Source records ::
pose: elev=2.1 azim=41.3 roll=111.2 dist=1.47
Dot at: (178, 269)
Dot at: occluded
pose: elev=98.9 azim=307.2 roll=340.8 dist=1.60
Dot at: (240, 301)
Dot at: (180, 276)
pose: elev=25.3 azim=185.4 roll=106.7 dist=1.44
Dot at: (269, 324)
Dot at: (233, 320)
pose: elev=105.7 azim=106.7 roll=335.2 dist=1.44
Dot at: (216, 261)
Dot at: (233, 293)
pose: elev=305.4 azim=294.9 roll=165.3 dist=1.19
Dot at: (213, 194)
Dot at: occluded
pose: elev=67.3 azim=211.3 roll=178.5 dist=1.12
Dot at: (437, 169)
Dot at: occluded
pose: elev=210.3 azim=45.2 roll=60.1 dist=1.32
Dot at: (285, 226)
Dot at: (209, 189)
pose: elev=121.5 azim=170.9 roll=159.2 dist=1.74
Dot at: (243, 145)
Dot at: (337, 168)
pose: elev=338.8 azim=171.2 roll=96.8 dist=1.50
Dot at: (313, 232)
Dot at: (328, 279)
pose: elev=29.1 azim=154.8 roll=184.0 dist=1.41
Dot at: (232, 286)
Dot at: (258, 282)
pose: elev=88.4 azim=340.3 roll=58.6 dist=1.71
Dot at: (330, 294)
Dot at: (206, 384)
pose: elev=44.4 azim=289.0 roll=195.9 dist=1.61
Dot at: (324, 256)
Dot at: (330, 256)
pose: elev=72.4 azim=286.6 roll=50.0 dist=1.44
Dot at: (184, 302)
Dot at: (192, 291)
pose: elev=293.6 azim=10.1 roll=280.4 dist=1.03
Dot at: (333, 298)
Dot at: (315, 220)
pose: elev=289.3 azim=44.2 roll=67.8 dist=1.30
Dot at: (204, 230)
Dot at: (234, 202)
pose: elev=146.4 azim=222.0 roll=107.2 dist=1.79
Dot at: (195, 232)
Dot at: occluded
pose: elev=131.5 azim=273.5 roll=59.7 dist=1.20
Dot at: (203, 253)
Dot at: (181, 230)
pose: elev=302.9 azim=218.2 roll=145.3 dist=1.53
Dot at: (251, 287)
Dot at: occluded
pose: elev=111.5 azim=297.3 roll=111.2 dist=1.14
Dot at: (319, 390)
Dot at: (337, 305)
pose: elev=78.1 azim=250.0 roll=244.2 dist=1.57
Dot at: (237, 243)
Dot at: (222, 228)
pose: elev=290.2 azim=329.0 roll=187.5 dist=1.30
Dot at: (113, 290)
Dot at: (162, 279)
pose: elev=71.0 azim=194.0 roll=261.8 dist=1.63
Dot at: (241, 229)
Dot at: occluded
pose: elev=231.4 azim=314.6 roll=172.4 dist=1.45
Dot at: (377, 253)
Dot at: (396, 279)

Short task ::
Copy every entry above word for word, with nothing changed or left out.

Result for this task ::
pose: elev=2.1 azim=41.3 roll=111.2 dist=1.47
Dot at: (178, 269)
Dot at: occluded
pose: elev=98.9 azim=307.2 roll=340.8 dist=1.60
Dot at: (240, 301)
Dot at: (180, 276)
pose: elev=25.3 azim=185.4 roll=106.7 dist=1.44
Dot at: (269, 324)
Dot at: (233, 320)
pose: elev=105.7 azim=106.7 roll=335.2 dist=1.44
Dot at: (216, 261)
Dot at: (233, 293)
pose: elev=305.4 azim=294.9 roll=165.3 dist=1.19
Dot at: (213, 194)
Dot at: occluded
pose: elev=67.3 azim=211.3 roll=178.5 dist=1.12
Dot at: (437, 169)
Dot at: occluded
pose: elev=210.3 azim=45.2 roll=60.1 dist=1.32
Dot at: (285, 226)
Dot at: (209, 189)
pose: elev=121.5 azim=170.9 roll=159.2 dist=1.74
Dot at: (243, 145)
Dot at: (337, 168)
pose: elev=338.8 azim=171.2 roll=96.8 dist=1.50
Dot at: (313, 232)
Dot at: (328, 279)
pose: elev=29.1 azim=154.8 roll=184.0 dist=1.41
Dot at: (232, 286)
Dot at: (258, 282)
pose: elev=88.4 azim=340.3 roll=58.6 dist=1.71
Dot at: (330, 294)
Dot at: (206, 384)
pose: elev=44.4 azim=289.0 roll=195.9 dist=1.61
Dot at: (324, 256)
Dot at: (330, 256)
pose: elev=72.4 azim=286.6 roll=50.0 dist=1.44
Dot at: (184, 302)
Dot at: (192, 291)
pose: elev=293.6 azim=10.1 roll=280.4 dist=1.03
Dot at: (333, 298)
Dot at: (315, 220)
pose: elev=289.3 azim=44.2 roll=67.8 dist=1.30
Dot at: (204, 230)
Dot at: (234, 202)
pose: elev=146.4 azim=222.0 roll=107.2 dist=1.79
Dot at: (195, 232)
Dot at: occluded
pose: elev=131.5 azim=273.5 roll=59.7 dist=1.20
Dot at: (203, 253)
Dot at: (181, 230)
pose: elev=302.9 azim=218.2 roll=145.3 dist=1.53
Dot at: (251, 287)
Dot at: occluded
pose: elev=111.5 azim=297.3 roll=111.2 dist=1.14
Dot at: (319, 390)
Dot at: (337, 305)
pose: elev=78.1 azim=250.0 roll=244.2 dist=1.57
Dot at: (237, 243)
Dot at: (222, 228)
pose: elev=290.2 azim=329.0 roll=187.5 dist=1.30
Dot at: (113, 290)
Dot at: (162, 279)
pose: elev=71.0 azim=194.0 roll=261.8 dist=1.63
Dot at: (241, 229)
Dot at: occluded
pose: elev=231.4 azim=314.6 roll=172.4 dist=1.45
Dot at: (377, 253)
Dot at: (396, 279)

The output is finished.